Blueberries are bursting with superfood properties.
Blueberries are a good source of vitamin K. They also contain vitamin C, fibre, manganese and other antioxidants (notably anthocyanins). Valued for its high levels of antioxidants, some nutritionists believe that if you make only one change to your diet, it should be to add blueberries.
Die-hards claim blueberries can help protect against heart disease and some cancers, as well as improve your memory. If nothing else though, they taste yummy whether on their own or in blueberry muffins.
How to grow blueberries
Blueberries have only one request – an acidic soil. If you are unsure what pH your soil is and don’t want to buy a simple testing kit then plant blueberries in a pot using an ericaceous compost.
Many blueberries (latin name Vaccinium corymbosum) will grow successfully in pots although you may not get quite such a bumper crop as you would in the open ground.
Start off by buying a pot about an inch bigger than the one you buy your plant in.

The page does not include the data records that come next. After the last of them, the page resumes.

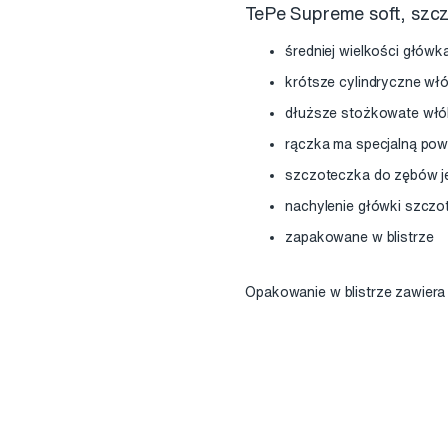
TePe Supreme soft, szcz
średniej wielkości główk
krótsze cylindryczne wł
dłuższe stożkowate włók
rączka ma specjalną pow
szczoteczka do zębów j
nachylenie główki szczot
zapakowane w blistrze
Opakowanie w blistrze zawiera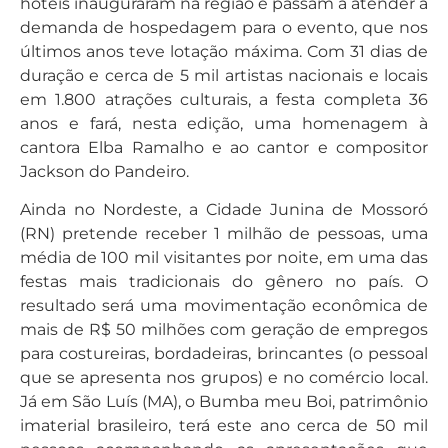
hotéis inauguraram na região e passam a atender a
demanda de hospedagem para o evento, que nos
últimos anos teve lotação máxima. Com 31 dias de
duração e cerca de 5 mil artistas nacionais e locais
em 1.800 atrações culturais, a festa completa 36
anos e fará, nesta edição, uma homenagem à
cantora Elba Ramalho e ao cantor e compositor
Jackson do Pandeiro.
Ainda no Nordeste, a Cidade Junina de Mossoró
(RN) pretende receber 1 milhão de pessoas, uma
média de 100 mil visitantes por noite, em uma das
festas mais tradicionais do gênero no país. O
resultado será uma movimentação econômica de
mais de R$ 50 milhões com geração de empregos
para costureiras, bordadeiras, brincantes (o pessoal
que se apresenta nos grupos) e no comércio local.
Já em São Luís (MA), o Bumba meu Boi, patrimônio
imaterial brasileiro, terá este ano cerca de 50 mil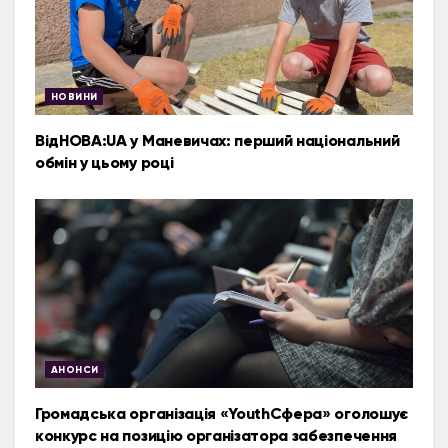
НОВИНИ
ВідНОВА:UA у Маневичах: перший національний
обмін у цьому році
АНОНСИ
Громадська організація «YouthСфера» оголошує
конкурс на позицію організатора забезпечення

Then as it matures and you see roots at the base of your pot, gradually pot on. The final pot size should be 40-50cm (16-20 inches) across. Once at this size you will only need to re-pot every two or three years in late winter. When you are at this stage simply remove 20% of the old compost and roots and then re-plant in the same pot with fresh compost.
Watering and feeding
Water regularly in dry spells. Ideally use harvested rainwater from rain water butts. Feed monthly with an ericaceous liquid feed as per the instructions on the packet. Avoid overfeeding.
In winter, protect plants by moving the pots to a garage or cool shed when it is very cold outside or you can wrap your pot with bubble wrap to protect the roots form getting cold.
In spring you may need to protect flowers from late frosts by covering them in horticultural fleece.
In summer you may need to stop birds eating your berries by covering plants with fruit cage netting.
We think blueberries are a great addition to the garden, why not give them a go?